Caxola

Idéias flutuam pela ruas da cidade. Nadam pelos ares em busca de ouvidos atentos e ansiosas por olhos curiosos. Meu prazer voluntário é capturá-las, vesti-las de sedas e traduzi-las em palavras. No Caxola, a beleza acre do cotidiano veste traje de gala.

quarta-feira, outubro 04, 2006

Elas e Elis

Elas dominam Elis. Infestam-lhe a face. Salpicam-lhe o colo. Pontuam-lhe a barriga.

Pé ante pé. Saem, disfarçadas, de trás da orelha direita. Como um larápio prestes a entrar em ação, deslizam para a cara redonda cor de chocolate. Instalam-se nas bochechas recheadas. A doce maçã do rosto ocuparia com sobras o espaço entre o polegar e o indicador de uma tia coruja. Elas são temerosas àquela luz. Tremem ao se aproximar das bolitas cor de terra que Elis chama de olhos.
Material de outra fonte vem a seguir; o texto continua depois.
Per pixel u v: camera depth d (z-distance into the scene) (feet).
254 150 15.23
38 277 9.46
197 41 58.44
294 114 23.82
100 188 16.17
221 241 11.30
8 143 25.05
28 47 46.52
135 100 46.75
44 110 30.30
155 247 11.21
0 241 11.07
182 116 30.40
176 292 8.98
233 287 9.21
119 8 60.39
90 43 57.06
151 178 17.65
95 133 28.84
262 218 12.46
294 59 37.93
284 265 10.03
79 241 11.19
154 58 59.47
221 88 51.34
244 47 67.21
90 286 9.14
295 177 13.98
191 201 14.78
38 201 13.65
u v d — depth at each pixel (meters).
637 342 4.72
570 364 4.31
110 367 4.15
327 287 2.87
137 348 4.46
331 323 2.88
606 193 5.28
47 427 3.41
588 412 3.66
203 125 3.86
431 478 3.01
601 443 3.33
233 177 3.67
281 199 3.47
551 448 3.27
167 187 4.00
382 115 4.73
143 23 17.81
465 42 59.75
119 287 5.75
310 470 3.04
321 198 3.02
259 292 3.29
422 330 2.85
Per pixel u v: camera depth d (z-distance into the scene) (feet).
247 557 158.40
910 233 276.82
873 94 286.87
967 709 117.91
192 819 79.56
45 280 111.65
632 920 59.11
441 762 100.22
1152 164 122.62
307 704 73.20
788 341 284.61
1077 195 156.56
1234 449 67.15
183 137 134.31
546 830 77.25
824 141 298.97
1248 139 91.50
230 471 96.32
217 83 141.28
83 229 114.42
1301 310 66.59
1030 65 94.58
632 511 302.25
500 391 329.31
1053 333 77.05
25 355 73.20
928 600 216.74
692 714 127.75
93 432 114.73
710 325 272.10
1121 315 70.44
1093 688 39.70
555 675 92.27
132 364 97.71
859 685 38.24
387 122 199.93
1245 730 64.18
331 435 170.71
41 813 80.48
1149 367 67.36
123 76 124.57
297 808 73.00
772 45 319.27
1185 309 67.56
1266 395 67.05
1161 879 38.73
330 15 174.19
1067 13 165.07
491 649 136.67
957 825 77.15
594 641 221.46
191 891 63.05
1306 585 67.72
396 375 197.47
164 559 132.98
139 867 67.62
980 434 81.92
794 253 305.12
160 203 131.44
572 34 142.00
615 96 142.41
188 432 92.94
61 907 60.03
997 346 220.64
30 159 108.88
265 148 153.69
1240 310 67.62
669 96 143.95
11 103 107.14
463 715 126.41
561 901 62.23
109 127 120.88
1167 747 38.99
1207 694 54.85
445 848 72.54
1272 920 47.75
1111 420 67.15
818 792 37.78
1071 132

A vassourinha de cílios pretos as varre para o nariz. E caem desengonçadas como um bêbado tropeçando no asfalto de uma noite suja.

Estateladas, ficam por lá. Erguem-se cambaleantes e sacodem a poeira. Pequenos grãos cinzas levantam vôo. Cheiro de tempo antigo. Baú de quinquilharias. O nariz de azeitona graúda avermelha-se de repente. Elis aponta o queixo para o teto. Aperta os olhos. Abre a boca cor de morango. Num lance, espirra. Elas, que se espanavam da queda, tomam um susto. Elis leva a mão larga ao rosto. Os dedos compridos acomodariam fácil uma manga madura. Mas agora tapam apenas aquela pequena bolinha de carne oval, assoada com uma ponta de papel amassado.

Alerta! Abandonam a área desnorteadas. Tropeçam nas narinas. Escapam da ameaçadora dúzia de dentes que se abraçavam em um sorriso. Pernas para que te quero. Escorregam pelas curvas suaves do queixo. Lançam-se em um abismo cego.

Queda. Tombo. Vertigem. Fecham os olhos para esquecer o suicídio acidental.

Pasmam. Sentem um travesseiro de plumas sob suas costas. Morno como um berço para filhotes. Espiam para os dois lados. Salvas. No colo macio de algodão, aninham-se as pequeninhas. No regaço, enrodilham-se as pintas pretas de Elis.

Elis (não a Regina) é amiga querida. Inspiração para exercício de descrição. Tudo por um texto melhor.